Pictures are to be left out. Return exactly the lines below from the one with "Wayamba Journal of" up to and including the one with "Bandula, P. M.".

*** Entries shown

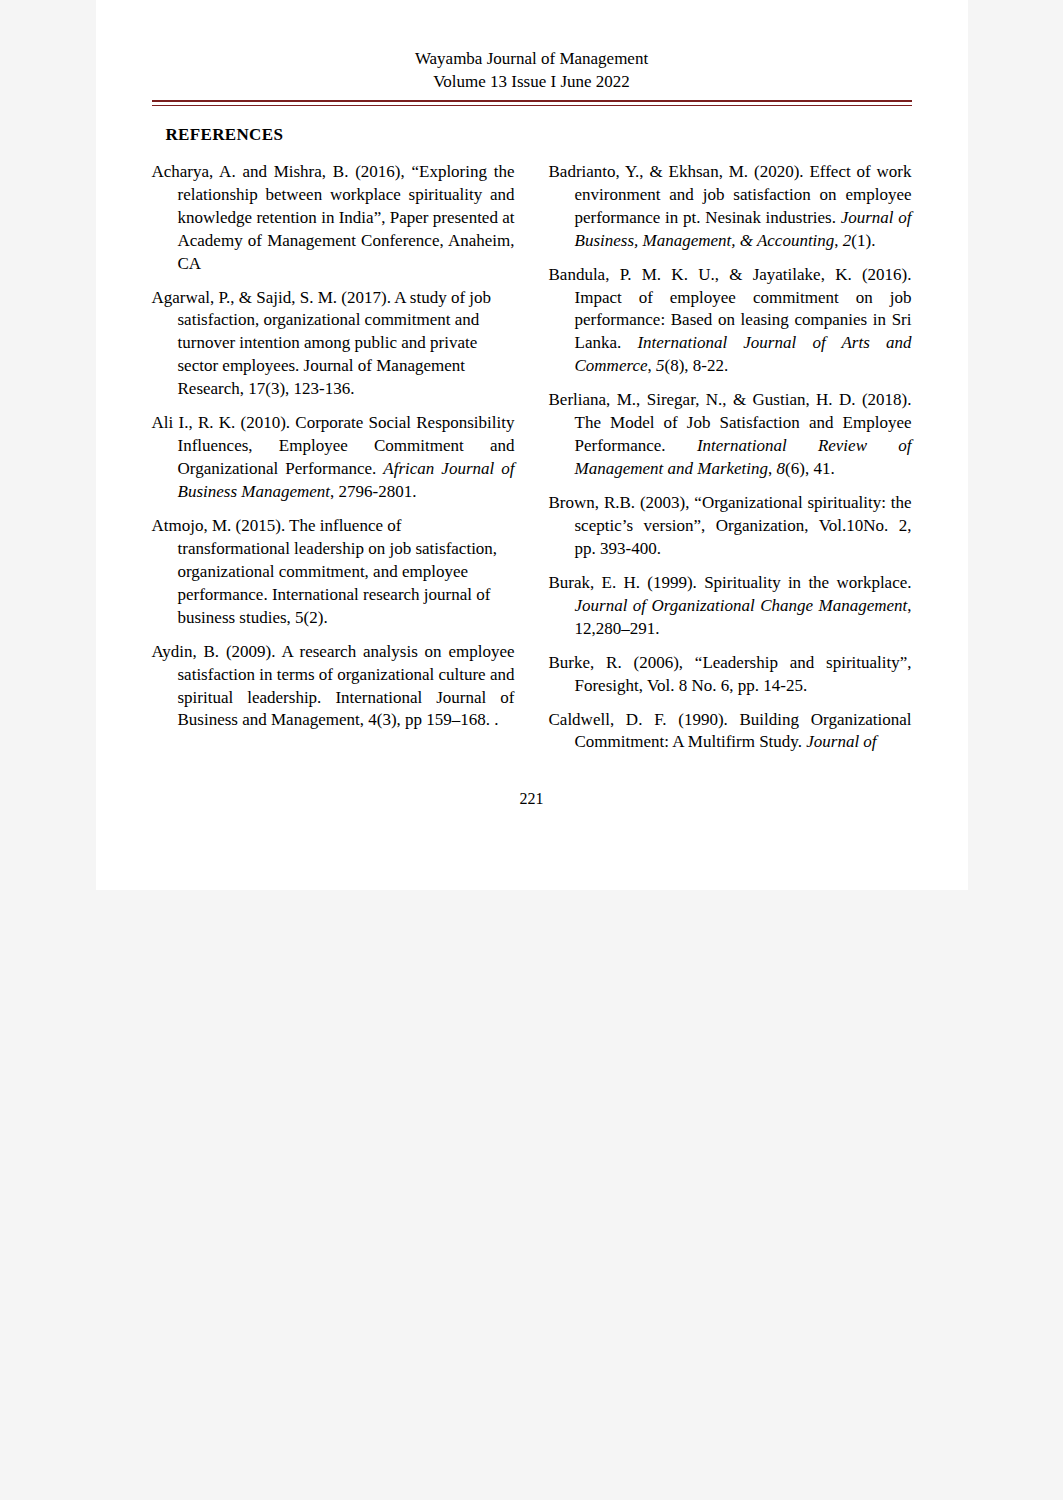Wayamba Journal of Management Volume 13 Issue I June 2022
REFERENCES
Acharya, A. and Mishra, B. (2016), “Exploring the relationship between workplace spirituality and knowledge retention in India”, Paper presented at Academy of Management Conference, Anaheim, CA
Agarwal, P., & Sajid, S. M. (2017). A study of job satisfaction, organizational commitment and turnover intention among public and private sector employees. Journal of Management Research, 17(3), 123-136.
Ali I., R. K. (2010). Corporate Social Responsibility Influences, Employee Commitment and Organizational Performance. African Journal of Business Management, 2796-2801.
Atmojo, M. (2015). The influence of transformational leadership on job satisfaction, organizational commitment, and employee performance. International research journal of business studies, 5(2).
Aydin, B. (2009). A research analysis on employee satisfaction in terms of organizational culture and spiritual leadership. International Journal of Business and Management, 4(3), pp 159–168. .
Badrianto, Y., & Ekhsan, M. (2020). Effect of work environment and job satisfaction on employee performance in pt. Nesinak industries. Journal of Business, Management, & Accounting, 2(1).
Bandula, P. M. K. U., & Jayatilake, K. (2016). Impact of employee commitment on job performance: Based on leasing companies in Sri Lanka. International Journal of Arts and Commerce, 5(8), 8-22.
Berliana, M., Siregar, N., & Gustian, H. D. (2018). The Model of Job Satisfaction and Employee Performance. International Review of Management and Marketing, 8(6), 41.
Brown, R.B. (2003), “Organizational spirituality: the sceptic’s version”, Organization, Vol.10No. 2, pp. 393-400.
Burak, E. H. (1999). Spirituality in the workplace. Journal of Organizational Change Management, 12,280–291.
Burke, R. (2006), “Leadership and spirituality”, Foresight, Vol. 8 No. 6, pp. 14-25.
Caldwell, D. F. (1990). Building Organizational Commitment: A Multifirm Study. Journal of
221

******
*** Entries shown

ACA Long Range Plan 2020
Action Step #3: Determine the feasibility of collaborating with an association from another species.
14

******
*** Entries shown

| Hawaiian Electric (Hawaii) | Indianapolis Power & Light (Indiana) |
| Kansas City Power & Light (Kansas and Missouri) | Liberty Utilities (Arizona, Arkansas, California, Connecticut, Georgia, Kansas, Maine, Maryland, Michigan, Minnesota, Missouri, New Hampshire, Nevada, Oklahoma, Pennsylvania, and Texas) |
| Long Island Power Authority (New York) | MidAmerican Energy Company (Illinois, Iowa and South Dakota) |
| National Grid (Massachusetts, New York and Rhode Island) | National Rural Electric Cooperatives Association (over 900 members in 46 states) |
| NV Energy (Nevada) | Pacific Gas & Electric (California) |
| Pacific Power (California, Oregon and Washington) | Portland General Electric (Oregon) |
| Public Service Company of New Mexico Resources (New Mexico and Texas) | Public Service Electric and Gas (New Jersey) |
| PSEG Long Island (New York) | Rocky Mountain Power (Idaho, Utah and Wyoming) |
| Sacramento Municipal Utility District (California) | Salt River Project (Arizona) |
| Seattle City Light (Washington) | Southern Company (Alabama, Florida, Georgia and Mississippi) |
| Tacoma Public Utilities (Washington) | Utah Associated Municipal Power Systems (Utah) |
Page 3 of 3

******

**Solution below:**
Wayamba Journal of Management Volume 13 Issue I June 2022
REFERENCES
Acharya, A. and Mishra, B. (2016), “Exploring the relationship between workplace spirituality and knowledge retention in India”, Paper presented at Academy of Management Conference, Anaheim, CA
Agarwal, P., & Sajid, S. M. (2017). A study of job satisfaction, organizational commitment and turnover intention among public and private sector employees. Journal of Management Research, 17(3), 123-136.
Ali I., R. K. (2010). Corporate Social Responsibility Influences, Employee Commitment and Organizational Performance. African Journal of Business Management, 2796-2801.
Atmojo, M. (2015). The influence of transformational leadership on job satisfaction, organizational commitment, and employee performance. International research journal of business studies, 5(2).
Aydin, B. (2009). A research analysis on employee satisfaction in terms of organizational culture and spiritual leadership. International Journal of Business and Management, 4(3), pp 159–168. .
Badrianto, Y., & Ekhsan, M. (2020). Effect of work environment and job satisfaction on employee performance in pt. Nesinak industries. Journal of Business, Management, & Accounting, 2(1).
Bandula, P. M. K. U., & Jayatilake, K. (2016). Impact of employee commitment on job performance: Based on leasing companies in Sri Lanka. International Journal of Arts and Commerce, 5(8), 8-22.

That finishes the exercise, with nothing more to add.